À partir de l’expérience d’anciens malades — en rémission ou guéris d’un cancer testiculaire —, Clément Méric décrit leur rapport aux normes de sexualité, de genre et de parentalité, leurs représentations des implications sexuelles de ce cancer et de ses traitements ainsi que les éventuelles stratégies qu’ils mettent en œuvre afin d’y faire face. Ces individus, fragilisés par les confrontations aux impératifs de performance, de virilité et d’autonomie, soulignent alors, en brisant certains tabous, combien l’expérience de l’« après-cancer » permet de repenser les formes sociales du couple, du désir et de l’intimité. En cela, cet article sur les trajectoires de soignés participe d’une réflexion sur les déclinaisons possibles du « vivre avec », compte tenu des possibles répercussions ou « traces » laissées par les traitements, y compris dans la vie professionnelle. 

Yann Benoist montre, à partir de données ethnographiques précises, de quelle manière la maladie grave peut paradoxalement participer à améliorer les conditions de vie de personnes sans-abri, en permettant l’accès à de nouveaux droits ou à un hébergement. Cette contribution souligne de manière grinçante les écueils de notre solidarité institutionnelle : la reconnaissance des besoins primaires et la sollicitude à l’égard de l’humain dépendent, en pratique, des représentations sociales et du statut concédé à la personne. Le contrôle social qui préside à l’accès aux droits peut donc pousser les plus démunis à négliger leur santé jusqu’à se mettre en danger de mort. La place de ces acteurs dans le système de santé saurait-elle alors se penser dans le cadre d’une démocratie sanitaire ? Quand le cancer devient la seule ressource des personnes, ne convient-il pas de souscrire à l’analyse de Yann Benoist qui perçoit dans cette situation les signes d’un « important malaise social » ?

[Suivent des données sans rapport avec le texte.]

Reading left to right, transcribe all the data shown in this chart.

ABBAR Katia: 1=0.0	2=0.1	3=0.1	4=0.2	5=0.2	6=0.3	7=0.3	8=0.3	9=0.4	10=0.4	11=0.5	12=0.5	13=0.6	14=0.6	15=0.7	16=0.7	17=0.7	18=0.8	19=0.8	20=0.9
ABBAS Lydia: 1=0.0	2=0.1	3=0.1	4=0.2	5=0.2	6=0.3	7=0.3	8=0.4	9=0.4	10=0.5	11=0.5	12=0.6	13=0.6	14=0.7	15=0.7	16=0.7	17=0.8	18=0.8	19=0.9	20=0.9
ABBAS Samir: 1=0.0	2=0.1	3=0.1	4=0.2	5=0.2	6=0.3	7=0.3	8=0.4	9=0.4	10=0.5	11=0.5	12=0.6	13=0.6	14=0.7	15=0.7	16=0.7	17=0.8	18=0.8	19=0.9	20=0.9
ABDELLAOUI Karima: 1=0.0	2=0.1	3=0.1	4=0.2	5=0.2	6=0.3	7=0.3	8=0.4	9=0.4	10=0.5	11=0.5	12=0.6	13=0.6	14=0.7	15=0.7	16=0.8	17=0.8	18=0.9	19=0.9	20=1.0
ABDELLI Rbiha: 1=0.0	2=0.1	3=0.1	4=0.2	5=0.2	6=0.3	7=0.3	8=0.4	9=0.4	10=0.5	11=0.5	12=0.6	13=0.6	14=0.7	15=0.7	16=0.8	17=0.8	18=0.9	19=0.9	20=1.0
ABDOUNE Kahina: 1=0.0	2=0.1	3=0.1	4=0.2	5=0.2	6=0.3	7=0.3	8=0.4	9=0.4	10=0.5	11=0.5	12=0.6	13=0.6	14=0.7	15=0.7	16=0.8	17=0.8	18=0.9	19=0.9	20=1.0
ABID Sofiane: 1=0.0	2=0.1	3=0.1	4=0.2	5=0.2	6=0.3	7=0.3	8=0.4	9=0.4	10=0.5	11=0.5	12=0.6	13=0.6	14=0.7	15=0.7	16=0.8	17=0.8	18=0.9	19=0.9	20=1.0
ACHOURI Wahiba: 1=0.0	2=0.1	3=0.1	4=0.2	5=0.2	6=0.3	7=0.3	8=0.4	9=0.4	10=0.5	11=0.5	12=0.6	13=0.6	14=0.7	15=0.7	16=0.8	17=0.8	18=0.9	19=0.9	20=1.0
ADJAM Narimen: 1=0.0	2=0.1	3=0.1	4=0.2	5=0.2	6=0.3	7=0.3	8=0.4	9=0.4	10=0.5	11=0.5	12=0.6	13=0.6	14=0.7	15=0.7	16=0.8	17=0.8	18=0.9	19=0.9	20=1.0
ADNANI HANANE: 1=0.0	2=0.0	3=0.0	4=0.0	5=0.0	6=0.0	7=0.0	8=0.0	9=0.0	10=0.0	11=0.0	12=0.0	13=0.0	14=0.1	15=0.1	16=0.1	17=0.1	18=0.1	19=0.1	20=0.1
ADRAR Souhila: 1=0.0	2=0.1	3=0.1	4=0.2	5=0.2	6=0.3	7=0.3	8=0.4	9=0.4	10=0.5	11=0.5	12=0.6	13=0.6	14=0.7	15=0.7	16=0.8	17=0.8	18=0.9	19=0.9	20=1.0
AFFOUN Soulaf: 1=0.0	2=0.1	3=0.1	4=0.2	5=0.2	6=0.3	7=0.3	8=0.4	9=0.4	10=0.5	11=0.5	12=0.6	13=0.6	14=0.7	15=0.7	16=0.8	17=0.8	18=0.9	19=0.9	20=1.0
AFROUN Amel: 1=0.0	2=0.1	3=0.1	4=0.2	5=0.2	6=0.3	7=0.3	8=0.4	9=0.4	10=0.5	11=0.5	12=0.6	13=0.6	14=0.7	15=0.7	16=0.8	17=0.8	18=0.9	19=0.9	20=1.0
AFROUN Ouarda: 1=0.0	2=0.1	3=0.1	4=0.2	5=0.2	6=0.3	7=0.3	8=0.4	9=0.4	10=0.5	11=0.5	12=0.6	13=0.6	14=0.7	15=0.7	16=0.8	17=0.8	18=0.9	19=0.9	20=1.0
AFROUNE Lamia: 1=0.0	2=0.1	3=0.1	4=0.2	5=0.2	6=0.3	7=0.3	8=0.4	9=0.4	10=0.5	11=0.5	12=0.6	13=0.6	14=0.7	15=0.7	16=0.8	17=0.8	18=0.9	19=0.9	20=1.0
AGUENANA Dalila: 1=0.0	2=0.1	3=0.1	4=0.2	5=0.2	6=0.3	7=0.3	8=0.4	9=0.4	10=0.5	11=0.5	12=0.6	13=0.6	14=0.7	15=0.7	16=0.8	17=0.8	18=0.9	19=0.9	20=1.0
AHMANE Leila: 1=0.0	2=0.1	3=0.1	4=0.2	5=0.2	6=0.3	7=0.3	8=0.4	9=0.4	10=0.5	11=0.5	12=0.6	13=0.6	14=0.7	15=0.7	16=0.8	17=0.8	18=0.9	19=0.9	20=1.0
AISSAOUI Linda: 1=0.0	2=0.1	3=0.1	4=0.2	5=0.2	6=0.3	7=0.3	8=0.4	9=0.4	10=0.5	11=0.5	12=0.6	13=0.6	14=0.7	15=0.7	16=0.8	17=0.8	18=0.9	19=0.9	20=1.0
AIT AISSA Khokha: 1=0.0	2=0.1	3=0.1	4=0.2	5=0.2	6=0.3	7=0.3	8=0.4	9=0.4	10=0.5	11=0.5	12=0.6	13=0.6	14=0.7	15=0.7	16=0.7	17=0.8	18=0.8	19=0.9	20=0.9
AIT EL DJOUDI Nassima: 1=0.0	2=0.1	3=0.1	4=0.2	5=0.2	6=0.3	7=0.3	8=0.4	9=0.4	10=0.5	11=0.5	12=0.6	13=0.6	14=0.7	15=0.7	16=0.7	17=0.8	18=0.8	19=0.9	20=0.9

Afin d’analyser les rapports des soignés à certaines injonctions alimentaires, Armelle Lorcy retrace les réactions de patientes atteintes par un cancer gynécologique dans la société québécoise. Son étude fait ressortir l’existence de deux normes sociales concurrentielles en contexte clinique. L’une, « manger santé », est officielle et diffusée amplement dans la société. La seconde, insistant sur le plaisir de manger, reste plus informelle et est communiquée de manière plus individualisée aux patients. Ces discours antagonistes peuvent induire des problèmes de communication entre soignants et soignées. De plus, la place donnée au plaisir par le personnel médical répond à une logique utilitariste : limiter les risques de dénutrition susceptibles de mettre en péril le traitement, voire la vie du patient. La contribution montre finalement comment les patients peuvent changer leur rapport aux normes alimentaires dominantes et souligne la place du plaisir dans l’expérience du cancer y compris en contexte de fin de vie.